Task data:
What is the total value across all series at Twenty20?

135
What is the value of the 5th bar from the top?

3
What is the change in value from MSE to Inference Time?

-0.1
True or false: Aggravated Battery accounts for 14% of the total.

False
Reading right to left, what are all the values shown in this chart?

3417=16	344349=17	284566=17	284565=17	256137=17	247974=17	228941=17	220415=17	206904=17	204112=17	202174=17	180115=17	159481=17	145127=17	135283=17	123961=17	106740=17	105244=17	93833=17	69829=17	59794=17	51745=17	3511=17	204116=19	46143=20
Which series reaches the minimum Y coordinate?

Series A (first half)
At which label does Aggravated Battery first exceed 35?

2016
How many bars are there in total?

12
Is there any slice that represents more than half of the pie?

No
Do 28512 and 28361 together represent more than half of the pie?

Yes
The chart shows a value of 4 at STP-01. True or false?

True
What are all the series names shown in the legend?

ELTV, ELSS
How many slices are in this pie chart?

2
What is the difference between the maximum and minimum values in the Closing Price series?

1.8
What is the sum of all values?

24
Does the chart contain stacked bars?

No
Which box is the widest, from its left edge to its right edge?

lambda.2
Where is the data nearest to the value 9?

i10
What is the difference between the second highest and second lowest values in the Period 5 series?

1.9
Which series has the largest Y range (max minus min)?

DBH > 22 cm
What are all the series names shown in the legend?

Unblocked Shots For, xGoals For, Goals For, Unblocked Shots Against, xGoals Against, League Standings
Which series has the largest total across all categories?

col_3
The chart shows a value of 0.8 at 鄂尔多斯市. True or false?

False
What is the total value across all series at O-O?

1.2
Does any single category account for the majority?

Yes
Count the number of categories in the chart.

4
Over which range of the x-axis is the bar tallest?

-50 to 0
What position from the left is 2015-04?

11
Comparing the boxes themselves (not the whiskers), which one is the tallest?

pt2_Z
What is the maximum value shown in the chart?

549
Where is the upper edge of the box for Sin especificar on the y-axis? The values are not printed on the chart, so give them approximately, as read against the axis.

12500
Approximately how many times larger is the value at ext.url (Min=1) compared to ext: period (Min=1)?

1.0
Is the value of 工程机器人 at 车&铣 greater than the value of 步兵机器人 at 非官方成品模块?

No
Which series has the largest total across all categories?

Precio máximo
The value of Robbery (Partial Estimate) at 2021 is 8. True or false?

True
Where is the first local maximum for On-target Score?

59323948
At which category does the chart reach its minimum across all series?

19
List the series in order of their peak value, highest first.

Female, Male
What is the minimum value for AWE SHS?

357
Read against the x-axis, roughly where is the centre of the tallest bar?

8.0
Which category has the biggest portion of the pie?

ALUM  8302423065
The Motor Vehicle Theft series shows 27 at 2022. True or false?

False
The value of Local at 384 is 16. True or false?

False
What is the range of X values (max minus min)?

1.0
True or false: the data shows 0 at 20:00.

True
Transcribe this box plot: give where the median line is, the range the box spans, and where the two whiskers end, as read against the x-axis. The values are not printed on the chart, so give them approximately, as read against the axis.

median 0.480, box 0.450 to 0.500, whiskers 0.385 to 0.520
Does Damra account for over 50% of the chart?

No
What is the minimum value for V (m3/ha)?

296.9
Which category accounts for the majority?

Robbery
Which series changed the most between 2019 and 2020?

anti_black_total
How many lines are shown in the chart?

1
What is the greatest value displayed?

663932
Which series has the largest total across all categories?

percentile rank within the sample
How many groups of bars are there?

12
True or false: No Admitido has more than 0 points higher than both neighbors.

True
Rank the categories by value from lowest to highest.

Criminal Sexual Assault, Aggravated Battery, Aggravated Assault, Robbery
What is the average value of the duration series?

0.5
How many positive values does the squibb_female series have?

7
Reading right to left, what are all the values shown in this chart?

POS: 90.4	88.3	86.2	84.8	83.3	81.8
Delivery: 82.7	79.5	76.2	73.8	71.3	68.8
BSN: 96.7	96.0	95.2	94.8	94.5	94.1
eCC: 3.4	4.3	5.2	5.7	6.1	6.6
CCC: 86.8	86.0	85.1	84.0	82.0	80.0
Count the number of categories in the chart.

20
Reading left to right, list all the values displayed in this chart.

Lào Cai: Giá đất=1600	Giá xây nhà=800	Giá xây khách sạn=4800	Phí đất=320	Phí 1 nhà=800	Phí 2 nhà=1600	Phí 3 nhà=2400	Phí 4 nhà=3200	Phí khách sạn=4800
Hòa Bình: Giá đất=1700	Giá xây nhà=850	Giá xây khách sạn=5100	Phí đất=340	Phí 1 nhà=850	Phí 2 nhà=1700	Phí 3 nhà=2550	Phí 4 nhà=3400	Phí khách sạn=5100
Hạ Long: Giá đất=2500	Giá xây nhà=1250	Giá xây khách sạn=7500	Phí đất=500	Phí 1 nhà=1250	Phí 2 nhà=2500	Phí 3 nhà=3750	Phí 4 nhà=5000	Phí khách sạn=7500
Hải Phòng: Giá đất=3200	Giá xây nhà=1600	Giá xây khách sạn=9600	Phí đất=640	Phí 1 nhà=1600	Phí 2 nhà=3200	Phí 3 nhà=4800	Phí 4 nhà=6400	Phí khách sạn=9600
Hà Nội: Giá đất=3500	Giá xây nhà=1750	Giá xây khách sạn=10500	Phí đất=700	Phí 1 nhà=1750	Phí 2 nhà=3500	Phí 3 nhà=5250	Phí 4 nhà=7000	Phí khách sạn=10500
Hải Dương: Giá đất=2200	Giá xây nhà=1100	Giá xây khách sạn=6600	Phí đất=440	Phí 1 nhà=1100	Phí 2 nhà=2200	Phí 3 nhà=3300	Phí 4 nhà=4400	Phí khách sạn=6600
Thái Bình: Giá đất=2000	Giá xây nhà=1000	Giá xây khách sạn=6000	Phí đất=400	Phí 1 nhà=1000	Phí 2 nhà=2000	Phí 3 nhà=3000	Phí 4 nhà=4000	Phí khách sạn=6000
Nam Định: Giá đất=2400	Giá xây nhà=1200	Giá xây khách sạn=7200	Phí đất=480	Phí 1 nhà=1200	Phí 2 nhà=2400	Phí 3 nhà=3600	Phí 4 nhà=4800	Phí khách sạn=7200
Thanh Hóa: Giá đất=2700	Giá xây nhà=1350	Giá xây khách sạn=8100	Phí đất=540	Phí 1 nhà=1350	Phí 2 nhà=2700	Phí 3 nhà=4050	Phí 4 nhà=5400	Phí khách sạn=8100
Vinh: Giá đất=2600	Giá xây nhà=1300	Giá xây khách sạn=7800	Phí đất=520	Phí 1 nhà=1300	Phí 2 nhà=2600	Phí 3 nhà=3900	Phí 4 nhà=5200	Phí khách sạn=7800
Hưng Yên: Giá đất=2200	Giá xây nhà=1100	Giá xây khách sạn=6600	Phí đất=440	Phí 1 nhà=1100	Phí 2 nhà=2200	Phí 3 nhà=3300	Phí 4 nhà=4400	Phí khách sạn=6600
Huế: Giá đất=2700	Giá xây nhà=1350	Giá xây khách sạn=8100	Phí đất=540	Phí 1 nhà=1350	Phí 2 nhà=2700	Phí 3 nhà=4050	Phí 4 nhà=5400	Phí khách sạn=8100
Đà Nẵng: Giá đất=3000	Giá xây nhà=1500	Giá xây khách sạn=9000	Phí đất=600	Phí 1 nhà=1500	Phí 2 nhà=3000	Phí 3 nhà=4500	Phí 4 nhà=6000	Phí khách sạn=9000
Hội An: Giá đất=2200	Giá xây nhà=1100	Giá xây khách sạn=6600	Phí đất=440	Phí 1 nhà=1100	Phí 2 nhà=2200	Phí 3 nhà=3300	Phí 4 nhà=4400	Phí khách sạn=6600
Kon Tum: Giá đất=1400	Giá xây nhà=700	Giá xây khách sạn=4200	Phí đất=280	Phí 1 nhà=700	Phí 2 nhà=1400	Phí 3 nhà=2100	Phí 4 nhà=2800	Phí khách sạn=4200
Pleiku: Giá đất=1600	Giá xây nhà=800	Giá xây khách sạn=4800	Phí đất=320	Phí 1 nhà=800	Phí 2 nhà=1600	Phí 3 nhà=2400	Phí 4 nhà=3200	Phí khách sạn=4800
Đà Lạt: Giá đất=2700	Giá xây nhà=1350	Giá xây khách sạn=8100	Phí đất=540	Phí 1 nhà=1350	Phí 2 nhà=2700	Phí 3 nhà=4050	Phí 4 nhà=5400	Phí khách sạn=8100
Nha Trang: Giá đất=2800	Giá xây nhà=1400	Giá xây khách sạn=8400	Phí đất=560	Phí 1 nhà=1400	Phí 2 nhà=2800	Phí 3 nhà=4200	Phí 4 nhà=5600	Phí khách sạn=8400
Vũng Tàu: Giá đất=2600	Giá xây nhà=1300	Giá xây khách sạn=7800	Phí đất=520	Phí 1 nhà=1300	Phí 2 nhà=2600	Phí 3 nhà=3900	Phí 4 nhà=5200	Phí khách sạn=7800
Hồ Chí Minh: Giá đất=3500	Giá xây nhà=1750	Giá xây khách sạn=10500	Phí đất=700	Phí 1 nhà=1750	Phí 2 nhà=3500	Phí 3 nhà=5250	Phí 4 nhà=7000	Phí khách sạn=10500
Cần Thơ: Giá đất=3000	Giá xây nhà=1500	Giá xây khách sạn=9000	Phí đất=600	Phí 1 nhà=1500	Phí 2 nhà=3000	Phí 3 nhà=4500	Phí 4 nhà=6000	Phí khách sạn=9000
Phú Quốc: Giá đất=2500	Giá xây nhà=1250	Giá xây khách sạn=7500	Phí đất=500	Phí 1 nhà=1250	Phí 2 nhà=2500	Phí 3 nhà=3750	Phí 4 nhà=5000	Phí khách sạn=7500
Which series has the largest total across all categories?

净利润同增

What you need to do: Report each line of the data above that contains the word "half", copying every such line in full.

Result of this task:
Series A (first half)
Is there any slice that represents more than half of the pie?
Do 28512 and 28361 together represent more than half of the pie?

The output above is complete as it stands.